An alternative that has not been mentioned, but that may be a more efficient option for some (won't work with NULL entries) is to use a sparse index (entries in the index only exist when there is something in the field). Here is a sample data set:
db.foo.find()
{ "_id" : ObjectId("544540b31b5cf91c4893eb94"), "imageUrl" : "http://example.com/foo.jpg" }
{ "_id" : ObjectId("544540ba1b5cf91c4893eb95"), "imageUrl" : "http://example.com/bar.jpg" }
{ "_id" : ObjectId("544540c51b5cf91c4893eb96"), "imageUrl" : "http://example.com/foo.png" }
{ "_id" : ObjectId("544540c91b5cf91c4893eb97"), "imageUrl" : "http://example.com/bar.png" }
{ "_id" : ObjectId("544540ed1b5cf91c4893eb98"), "otherField" : 1 }
{ "_id" : ObjectId("544540f11b5cf91c4893eb99"), "otherField" : 2 }
Now, create the sparse index on imageUrl field:
db.foo.ensureIndex( { "imageUrl": 1 }, { sparse: true } )
{
"createdCollectionAutomatically" : false,
"numIndexesBefore" : 1,
"numIndexesAfter" : 2,
"ok" : 1
}
Now, there is always a chance (and in particular with a small data set like my sample) that rather than using an index, MongoDB will use a table scan, even for a potential covered index query. As it turns out that gives me an easy way to illustrate the difference here:
db.foo.find({}, {_id : 0, imageUrl : 1})
{ "imageUrl" : "http://example.com/foo.jpg" }
{ "imageUrl" : "http://example.com/bar.jpg" }
{ "imageUrl" : "http://example.com/foo.png" }
{ "imageUrl" : "http://example.com/bar.png" }
{ }
{ }
OK, so the extra documents with no imageUrl
are being returned, just empty, not what we wanted. Just to confirm why, do an explain:
db.foo.find({}, {_id : 0, imageUrl : 1}).explain()
{
"cursor" : "BasicCursor",
"isMultiKey" : false,
"n" : 6,
"nscannedObjects" : 6,
"nscanned" : 6,
"nscannedObjectsAllPlans" : 6,
"nscannedAllPlans" : 6,
"scanAndOrder" : false,
"indexOnly" : false,
"nYields" : 0,
"nChunkSkips" : 0,
"millis" : 0,
"server" : "localhost:31100",
"filterSet" : false
}
So, yes, a BasicCursor
equals a table scan, it did not use the index. Let's force the query to use our sparse index with a hint()
:
db.foo.find({}, {_id : 0, imageUrl : 1}).hint({imageUrl : 1})

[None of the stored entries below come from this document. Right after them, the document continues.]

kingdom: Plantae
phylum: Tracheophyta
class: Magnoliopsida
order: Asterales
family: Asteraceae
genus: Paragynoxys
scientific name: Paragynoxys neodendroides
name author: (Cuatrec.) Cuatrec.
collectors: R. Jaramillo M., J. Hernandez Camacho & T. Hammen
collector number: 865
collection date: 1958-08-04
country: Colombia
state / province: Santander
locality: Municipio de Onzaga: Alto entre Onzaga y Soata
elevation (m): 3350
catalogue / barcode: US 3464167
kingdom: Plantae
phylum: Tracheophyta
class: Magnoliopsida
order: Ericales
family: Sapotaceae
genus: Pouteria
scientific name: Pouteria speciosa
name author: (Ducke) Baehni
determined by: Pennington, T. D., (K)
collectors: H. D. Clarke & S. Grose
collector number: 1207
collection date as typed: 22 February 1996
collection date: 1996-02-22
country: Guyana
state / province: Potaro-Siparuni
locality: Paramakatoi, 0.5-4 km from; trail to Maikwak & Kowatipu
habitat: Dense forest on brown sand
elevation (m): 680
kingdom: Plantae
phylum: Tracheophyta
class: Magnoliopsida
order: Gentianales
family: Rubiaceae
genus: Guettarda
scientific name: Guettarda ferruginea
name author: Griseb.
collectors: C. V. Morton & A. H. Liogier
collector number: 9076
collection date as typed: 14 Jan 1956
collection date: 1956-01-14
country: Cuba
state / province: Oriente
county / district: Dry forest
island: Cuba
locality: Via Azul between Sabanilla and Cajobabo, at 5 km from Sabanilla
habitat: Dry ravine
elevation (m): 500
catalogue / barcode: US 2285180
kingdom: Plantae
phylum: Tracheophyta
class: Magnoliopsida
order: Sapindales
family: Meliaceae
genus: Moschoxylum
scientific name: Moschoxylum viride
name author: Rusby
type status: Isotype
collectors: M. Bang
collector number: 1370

{ "imageUrl" : "http://example.com/bar.jpg" }
{ "imageUrl" : "http://example.com/bar.png" }
{ "imageUrl" : "http://example.com/foo.jpg" }
{ "imageUrl" : "http://example.com/foo.png" }
And there is the result we were looking for - only documents with the field populated are returned. This also only uses the index (i.e. it is a covered index query), so only the index needs to be in memory to return the results.
This is a specialized use case and can't be used generally (see other answers for those options). In particular it should be noted that as things stand you cannot use count()
in this way (for my example it will return 6 not 4), so please only use when appropriate.